E' stato il Papa degli ultimi, ultimo tra gli ultimi, dei poveri, dei diseredati, degli scartati, di quelli che Franz Fanton chiamò "I Dannati della Terra", di quelli a cui ha dato la sua voce perché i potenti l'ascoltassero; ma i grandi del mondo hanno avuto e hanno sempre ben altro a cui pensare!!  

Francesco chiedeva alla Chiesa di attenersi ai tre pilastri fondamentali: Umiltà, Disinteresse, Beatitudine che stanno ad indicare come non bisogna essere ossessionati dal potere e dalla ricchezza, ma capace di connettersi con le periferie abbandonate e desolate delle grandi metropoli che rappresentano l'umanità dolente a cui ha cercato di dare voce e dignità.
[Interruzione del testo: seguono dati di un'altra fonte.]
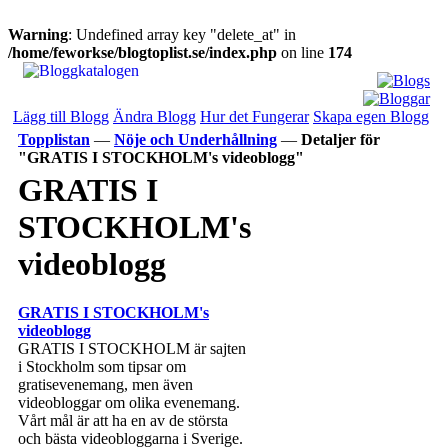
Warning
: Undefined array key "delete_at" in
/home/feworkse/blogtoplist.se/index.php
on line
174
Lägg till Blogg
Ändra Blogg
Hur det Fungerar
Skapa egen Blogg
Topplistan
—
Nöje och Underhållning
—
Detaljer för
"GRATIS I STOCKHOLM's videoblogg"
GRATIS I
STOCKHOLM's
videoblogg
GRATIS I STOCKHOLM's
videoblogg
GRATIS I STOCKHOLM är sajten
i Stockholm som tipsar om
gratisevenemang, men även
videobloggar om olika evenemang.
Vårt mål är att ha en av de största
och bästa videobloggarna i Sverige.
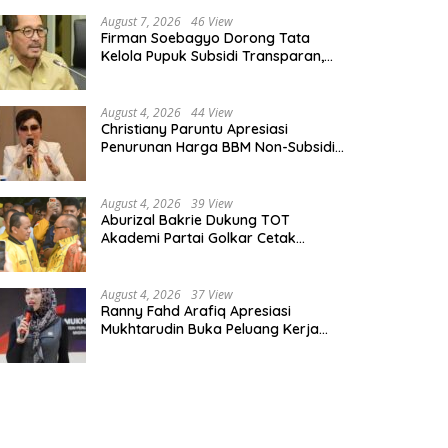
August 7, 2026
46 View
Firman Soebagyo Dorong Tata
Kelola Pupuk Subsidi Transparan,
PUD dan PPTS Tetap Diberdayakan
August 4, 2026
44 View
Christiany Paruntu Apresiasi
Penurunan Harga BBM Non-Subsidi,
Nilai Kebijakan ESDM Makin Adaptif
August 4, 2026
39 View
Aburizal Bakrie Dukung TOT
Akademi Partai Golkar Cetak
Instruktur Berkompetensi Tinggi
August 4, 2026
37 View
Ranny Fahd Arafiq Apresiasi
Mukhtarudin Buka Peluang Kerja
Skilled Worker Indonesia di Albania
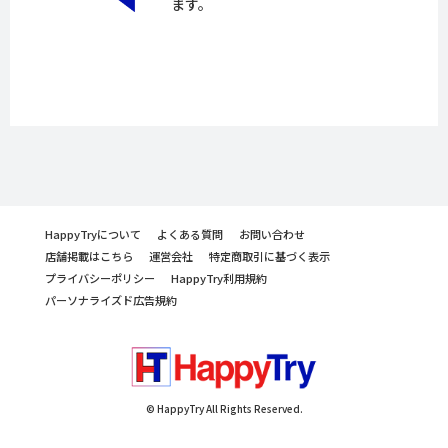
ます。
HappyTryについて
よくある質問
お問い合わせ
店舗掲載はこちら
運営会社
特定商取引に基づく表示
プライバシーポリシー
HappyTry利用規約
パーソナライズド広告規約
© HappyTry All Rights Reserved.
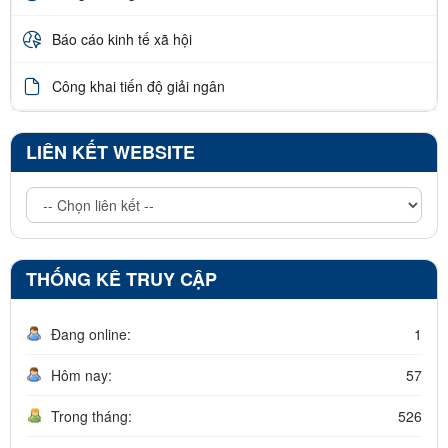
Báo cáo kinh tế xã hội
Công khai tiến độ giải ngân
LIÊN KẾT WEBSITE
THỐNG KÊ TRUY CẬP
Đang online:
1
Hôm nay:
57
Trong tháng:
526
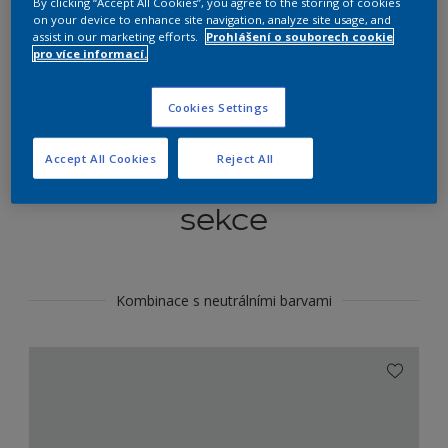
By clicking “Accept All Cookies”, you agree to the storing of cookies
Najít výrobek v tomto odstínu
on your device to enhance site navigation, analyze site usage, and
assist in our marketing efforts.
Prohlášení o souborech cookie
pro více informací.
Do toho
Cookies Settings
Accept All Cookies
Reject All
Koordinovat barevné
sekce
Kombinace s neutrálními barvami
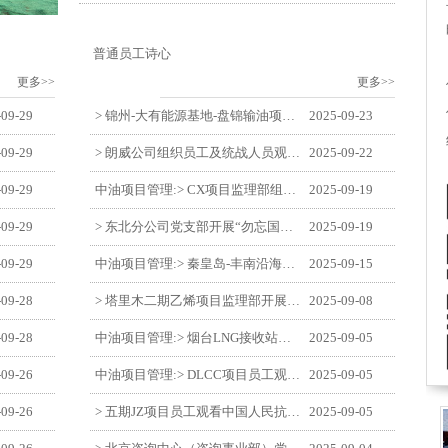
普通员工诗心
更多>>
更多>>
-09-29
> 锦州-大有能源基地-盘锦输油项目监理部举办“迎中交·庆国庆”联合团建活动
2025-09-23
-09-29
> 朗威公司组织员工及统战人员观看电影《731》
2025-09-22
-09-29
中油项目管理:> CX项目监理部组织员工观看红色教育电影《731》
2025-09-19
-09-29
> 东北分公司党支部开展“勿忘国耻 强我中华”主题党日活动
2025-09-19
-09-29
中油项目管理:> 秦皇岛-丰南沿海输气管道工程项目开展9月份廉洁教育学习
2025-09-15
-09-28
> 塔里木二期乙烯项目监理部开展9月份廉学警示教育
2025-09-08
-09-28
中油项目管理:> 烟台LNG接收站项目员工观看中国人民抗日战争暨世界反法西斯战争胜利80周年阅兵式
2025-09-05
-09-26
中油项目管理:> DLCC项目员工观看纪念中国人民抗日战争暨世界反法西斯战争胜利80周年阅兵式
2025-09-05
-09-26
> 五期JZ项目员工观看中国人民抗日战争暨世界反法西斯战争胜利80周年阅兵式
2025-09-05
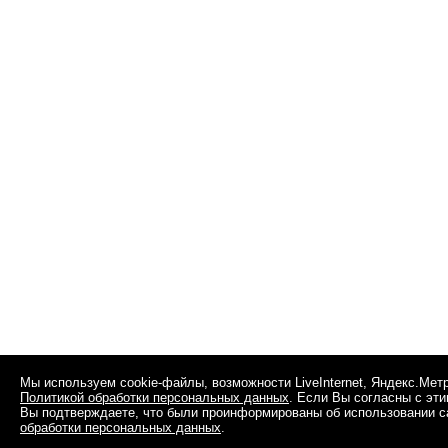
Мы используем cookie-файлы, возможности LiveInternet, Яндекс.Мет
Политикой обработки персональных данных
. Если Вы согласны с эт
Вы подтверждаете, что были проинформированы об использовании сай
обработки персональных данных
.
 E' stato un Pastore in cammino con il suo gregge, così come voleva che fosse la Chiesa: non una istituzione rigida, autoreferenziale, ma una Comunità in movimento, capace di ascoltare, accogliere e soprattutto mettersi in discussione  e, forse, anche per questo non sempre ben visto dai potenti de mondo e dai nemici  che si annidavano nella Curia vaticana.

Dovessi racchiudere l'intero pontificato di Papa Francesco in una immagine, sceglierei quella sera  buia e piovosa di marzo 2020, in una piazza S. Pietro deserta, dove il Papa, solo, con un incedere lento e claudicante, sembrava davvero che portasse sulle spalle la croce del Cristo, in un tentativo disperato ma profondo di affidare l'umanità intera alla misericordia di Dio.  

E' lì che ha mostrato tutta la forza del suo messaggio: non con proclami, ma col silenzio, la solitudine, la preghiera: un pastore ferito che continuava a camminare in nome di Dio e per conto dell'uomo.

La sua azione sul piano dottrinale ha lasciato l'impressione di annunci non seguiti da riforme, se pur minime, ma non poteva essere altrimenti, in quanto nessun Pontefice può incidere nel profondo sul piano dottrinale senza scardinare alla base l'universalità sulla quale mantiene il suo magistero e, quindi, cadere nel relativismo contro cui la Chiesa ha sempre combattuto e combatte.  

Certamente è stato un Papa divisivo,  la cui opera e il suo significato profondo, però, non potranno essere cancellati, qualunque sarà la risposta che il Conclave vorrà dare al pontificato di Francesco.